YOUR SOLIN GENERATED RECIPE
Baked Teriyaki Salmon with Roasted Asparagus
Savor the flavors of tender baked salmon glazed with a homemade teriyaki sauce alongside crisp roasted asparagus. This dish offers a delightful balance of savory, sweet, and aromatic notes, perfect for a nutrient-packed dinner.
INGREDIENTS
5 oz Salmon Fillet
1 tbsp Low-Sodium Soy Sauce
1 tsp Honey
1 tsp Pineapple Juice
1 tsp Fresh Ginger, grated
1 clove Garlic, minced
1 bunch Asparagus (~100g)
1 tsp Olive Oil
PREPARATION
Preheat your oven to 400°F (200°C).
In a small bowl, whisk together the low-sodium soy sauce, honey, pineapple juice, grated ginger, and minced garlic to create the teriyaki sauce.
Place the salmon fillet on a baking sheet lined with parchment paper.

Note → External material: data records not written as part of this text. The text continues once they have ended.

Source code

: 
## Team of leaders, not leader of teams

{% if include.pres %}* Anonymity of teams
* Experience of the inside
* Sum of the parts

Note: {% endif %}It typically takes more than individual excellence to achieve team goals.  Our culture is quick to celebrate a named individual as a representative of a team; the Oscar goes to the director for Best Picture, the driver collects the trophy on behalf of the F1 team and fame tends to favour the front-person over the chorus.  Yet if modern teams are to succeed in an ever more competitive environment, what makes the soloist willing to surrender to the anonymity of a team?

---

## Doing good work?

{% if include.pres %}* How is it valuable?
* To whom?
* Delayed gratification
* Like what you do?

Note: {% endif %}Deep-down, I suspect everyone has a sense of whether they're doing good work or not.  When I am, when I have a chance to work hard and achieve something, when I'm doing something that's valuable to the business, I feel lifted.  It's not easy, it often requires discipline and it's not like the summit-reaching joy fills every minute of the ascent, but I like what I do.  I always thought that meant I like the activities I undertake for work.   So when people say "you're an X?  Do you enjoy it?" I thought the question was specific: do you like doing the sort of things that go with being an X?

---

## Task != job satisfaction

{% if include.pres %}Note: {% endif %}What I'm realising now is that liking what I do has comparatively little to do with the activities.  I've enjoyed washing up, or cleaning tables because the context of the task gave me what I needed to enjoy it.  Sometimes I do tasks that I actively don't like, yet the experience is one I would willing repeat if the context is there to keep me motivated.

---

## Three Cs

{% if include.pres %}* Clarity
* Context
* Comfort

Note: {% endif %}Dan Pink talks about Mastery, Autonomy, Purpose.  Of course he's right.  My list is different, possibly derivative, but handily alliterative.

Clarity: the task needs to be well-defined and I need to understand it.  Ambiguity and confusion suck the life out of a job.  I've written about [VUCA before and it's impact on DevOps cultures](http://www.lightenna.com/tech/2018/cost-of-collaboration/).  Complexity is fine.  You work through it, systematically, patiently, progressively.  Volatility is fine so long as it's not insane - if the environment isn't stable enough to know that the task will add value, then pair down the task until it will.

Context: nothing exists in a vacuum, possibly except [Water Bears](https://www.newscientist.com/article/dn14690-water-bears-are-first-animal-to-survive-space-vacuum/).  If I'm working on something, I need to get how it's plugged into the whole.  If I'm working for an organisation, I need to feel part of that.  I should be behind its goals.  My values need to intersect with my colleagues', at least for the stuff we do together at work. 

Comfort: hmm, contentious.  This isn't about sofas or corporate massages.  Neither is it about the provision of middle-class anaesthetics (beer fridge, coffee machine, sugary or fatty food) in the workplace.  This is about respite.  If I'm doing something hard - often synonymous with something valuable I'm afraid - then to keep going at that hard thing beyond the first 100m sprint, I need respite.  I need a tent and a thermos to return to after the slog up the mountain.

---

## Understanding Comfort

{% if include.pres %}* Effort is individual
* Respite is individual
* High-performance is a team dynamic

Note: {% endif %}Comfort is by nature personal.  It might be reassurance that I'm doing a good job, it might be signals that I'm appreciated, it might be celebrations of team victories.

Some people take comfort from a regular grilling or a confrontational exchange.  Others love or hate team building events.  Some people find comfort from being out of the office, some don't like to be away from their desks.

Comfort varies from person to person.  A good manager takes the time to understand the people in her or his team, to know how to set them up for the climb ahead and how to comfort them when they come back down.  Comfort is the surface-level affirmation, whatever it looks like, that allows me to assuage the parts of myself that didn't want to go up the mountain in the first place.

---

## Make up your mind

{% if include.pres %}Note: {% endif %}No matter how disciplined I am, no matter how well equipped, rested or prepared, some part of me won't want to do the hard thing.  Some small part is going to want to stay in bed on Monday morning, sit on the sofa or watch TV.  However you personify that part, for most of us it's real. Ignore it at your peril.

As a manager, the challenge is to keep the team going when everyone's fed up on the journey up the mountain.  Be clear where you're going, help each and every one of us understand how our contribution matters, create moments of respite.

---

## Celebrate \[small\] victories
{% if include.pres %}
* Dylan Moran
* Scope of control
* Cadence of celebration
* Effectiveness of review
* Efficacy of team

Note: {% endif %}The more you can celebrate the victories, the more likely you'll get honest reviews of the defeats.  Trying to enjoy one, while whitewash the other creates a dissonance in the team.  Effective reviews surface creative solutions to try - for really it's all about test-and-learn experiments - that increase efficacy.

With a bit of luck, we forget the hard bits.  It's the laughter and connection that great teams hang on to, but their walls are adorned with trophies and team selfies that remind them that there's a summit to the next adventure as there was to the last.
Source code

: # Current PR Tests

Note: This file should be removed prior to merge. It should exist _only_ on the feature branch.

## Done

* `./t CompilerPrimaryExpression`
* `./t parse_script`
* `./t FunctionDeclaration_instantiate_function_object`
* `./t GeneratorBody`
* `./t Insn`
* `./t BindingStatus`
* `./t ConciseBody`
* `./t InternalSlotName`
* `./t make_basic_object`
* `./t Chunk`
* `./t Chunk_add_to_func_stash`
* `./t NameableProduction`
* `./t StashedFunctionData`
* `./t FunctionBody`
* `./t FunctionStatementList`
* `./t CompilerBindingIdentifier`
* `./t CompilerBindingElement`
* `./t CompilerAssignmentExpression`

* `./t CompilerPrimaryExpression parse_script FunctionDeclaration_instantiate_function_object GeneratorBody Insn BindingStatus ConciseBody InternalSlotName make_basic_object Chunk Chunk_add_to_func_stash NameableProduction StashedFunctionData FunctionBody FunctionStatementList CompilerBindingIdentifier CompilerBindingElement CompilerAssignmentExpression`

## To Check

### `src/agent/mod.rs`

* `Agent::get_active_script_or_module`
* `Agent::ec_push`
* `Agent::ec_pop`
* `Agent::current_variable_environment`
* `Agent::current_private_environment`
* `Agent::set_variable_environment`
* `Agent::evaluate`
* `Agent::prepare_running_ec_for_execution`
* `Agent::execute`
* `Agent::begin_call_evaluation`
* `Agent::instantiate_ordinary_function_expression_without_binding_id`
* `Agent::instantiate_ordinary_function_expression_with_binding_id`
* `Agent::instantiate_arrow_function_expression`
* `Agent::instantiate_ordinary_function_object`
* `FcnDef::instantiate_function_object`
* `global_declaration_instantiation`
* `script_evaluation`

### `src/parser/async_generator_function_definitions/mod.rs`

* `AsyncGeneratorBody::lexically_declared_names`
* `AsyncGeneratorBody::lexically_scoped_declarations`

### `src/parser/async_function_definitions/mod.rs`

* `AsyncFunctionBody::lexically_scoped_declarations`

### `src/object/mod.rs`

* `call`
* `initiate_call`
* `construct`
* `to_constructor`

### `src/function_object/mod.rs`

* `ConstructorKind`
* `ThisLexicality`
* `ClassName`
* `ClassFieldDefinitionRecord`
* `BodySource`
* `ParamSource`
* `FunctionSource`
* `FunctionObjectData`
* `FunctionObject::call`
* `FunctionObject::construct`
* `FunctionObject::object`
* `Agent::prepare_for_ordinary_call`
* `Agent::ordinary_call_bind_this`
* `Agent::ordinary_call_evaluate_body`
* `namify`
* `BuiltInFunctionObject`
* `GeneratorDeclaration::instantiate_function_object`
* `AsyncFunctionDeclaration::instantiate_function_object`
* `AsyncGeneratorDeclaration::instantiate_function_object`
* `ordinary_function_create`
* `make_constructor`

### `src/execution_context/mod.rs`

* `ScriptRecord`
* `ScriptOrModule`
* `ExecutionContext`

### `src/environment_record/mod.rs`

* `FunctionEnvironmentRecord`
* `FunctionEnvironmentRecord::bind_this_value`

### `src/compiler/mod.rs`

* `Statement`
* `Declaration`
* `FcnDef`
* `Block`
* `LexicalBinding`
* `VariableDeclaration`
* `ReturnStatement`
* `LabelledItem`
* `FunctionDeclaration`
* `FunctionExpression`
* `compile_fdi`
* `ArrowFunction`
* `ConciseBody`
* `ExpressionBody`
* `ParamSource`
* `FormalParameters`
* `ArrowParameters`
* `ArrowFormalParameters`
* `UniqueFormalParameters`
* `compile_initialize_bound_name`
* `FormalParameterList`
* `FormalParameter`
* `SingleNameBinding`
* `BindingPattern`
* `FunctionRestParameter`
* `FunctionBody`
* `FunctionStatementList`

Brush the salmon generously with the teriyaki sauce.
Trim the woody ends of the asparagus and place them on the baking sheet around the salmon. Drizzle the asparagus with olive oil and season lightly with salt and pepper if desired.
Bake everything in the preheated oven for about 12-15 minutes, or until the salmon is cooked through and flakes easily with a fork, and the asparagus is tender.
Remove from oven, drizzle any remaining sauce over the salmon if desired, and serve immediately.